Rombongan PLN yang dipimpin Senior Manager Perencanaan, Huslan Husain, datang untuk membahas percepatan pembangunan infrastruktur ketenagalistrikan. Namun sorotan utama justru mengarah ke keluhan warga kepulauan.
Bupati menegaskan, keandalan listrik adalah “nyawa” ekonomi daerah. Terutama untuk sektor kelautan dan perikanan, budidaya, dan pengolahan rumput laut yang butuh pendingin dan mesin pascapanen.
“Listrik yang andal itu fondasi utama penggerak ekonomi produktif.

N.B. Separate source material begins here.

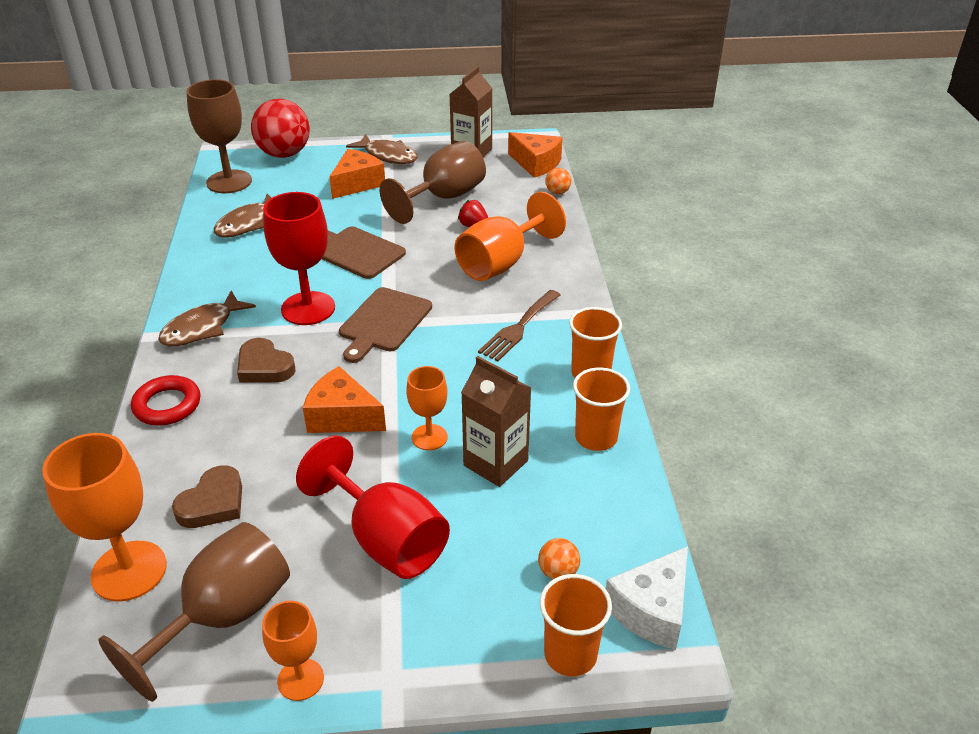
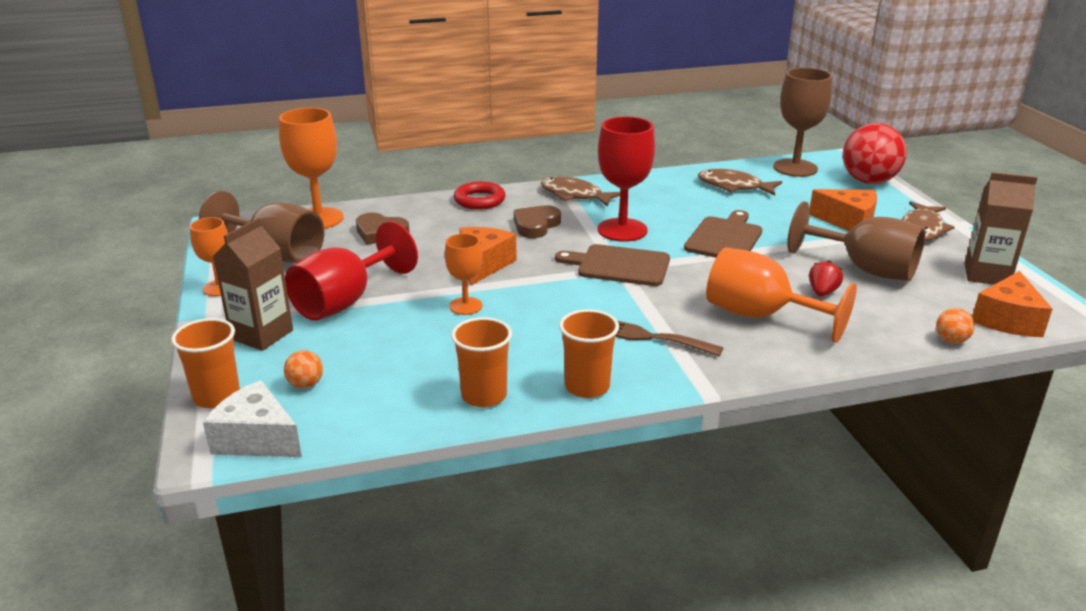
camera: 80 degrees right, 10 degrees down
brown carton [461,356,531,487] -> brown carton moved to [213,218,293,351]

Kita bicara hilirisasi, tapi kalau listrik mati-matian, bagaimana fasilitas pendingin bisa jalan?” tegas Bupati.
Bupati juga menyuarakan aspirasi warga di kawasan kepulauan dan pesisir seperti Kecamatan Talaga Raya yang selama ini belum menikmati akses listrik optimal.

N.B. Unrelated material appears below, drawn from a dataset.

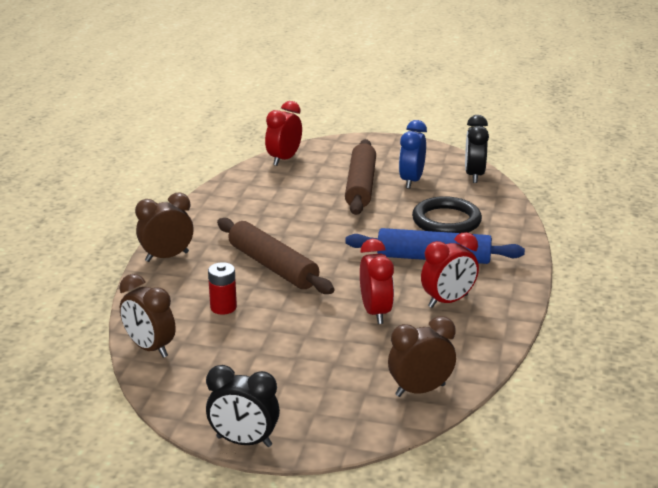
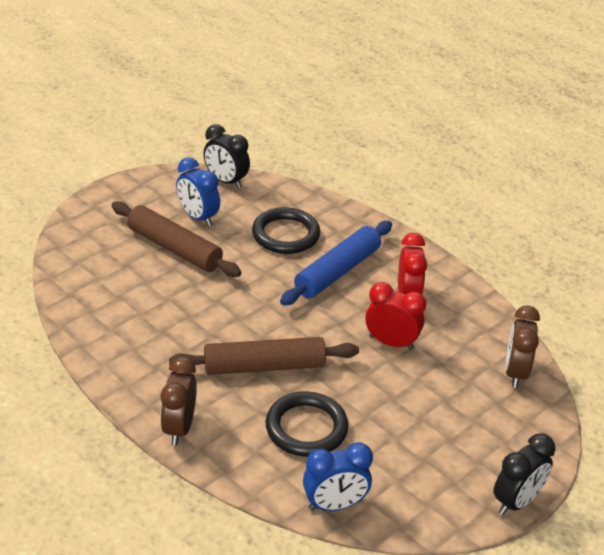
camera: 60 degrees left, 10 degrees up
brown clock [119,274,176,358] -> blue clock [303,442,373,511]
red battery [208,262,237,315] -> black ring [266,392,349,457]
red clock [265,101,302,166] -> none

“Warga di pulau dan pesisir butuh kepastian. Jangan sampai pembangunan hanya fokus di daratan. Listrik ini soal kualitas hidup dan harga jual hasil budidaya masyarakat,” ujarnya.
Selain soal jaringan, Bupati juga mengusulkan proyek kelistrikan di Buton Tengah harus memprioritaskan penyerapan tenaga kerja lokal.
“Kalau proyeknya masuk ke Buteng, pekerjanya juga harus orang Buteng. Biar ada efek ke ekonomi masyarakat sekitar,” tambahnya.
Pihak PLN UID Sulselrabar merespons positif dan menyatakan siap mengawal percepatan pemerataan akses listrik hingga pelosok desa.
Pertemuan ini turut dihadiri Kepala OPD terkait, Camat Talaga Raya, Camat Sangia Wambulu, tokoh adat, dan jajaran manajemen PLN UID Sulselrabar.
Pemkab Buteng dan PLN sepakat mengawal bersama program elektrifikasi agar tidak ada lagi wilayah yang tertinggal. Harapannya, listrik yang stabil bisa mendorong pertumbuhan ekonomi berkelanjutan, terutama di sektor maritim yang jadi andalan Buton Tengah.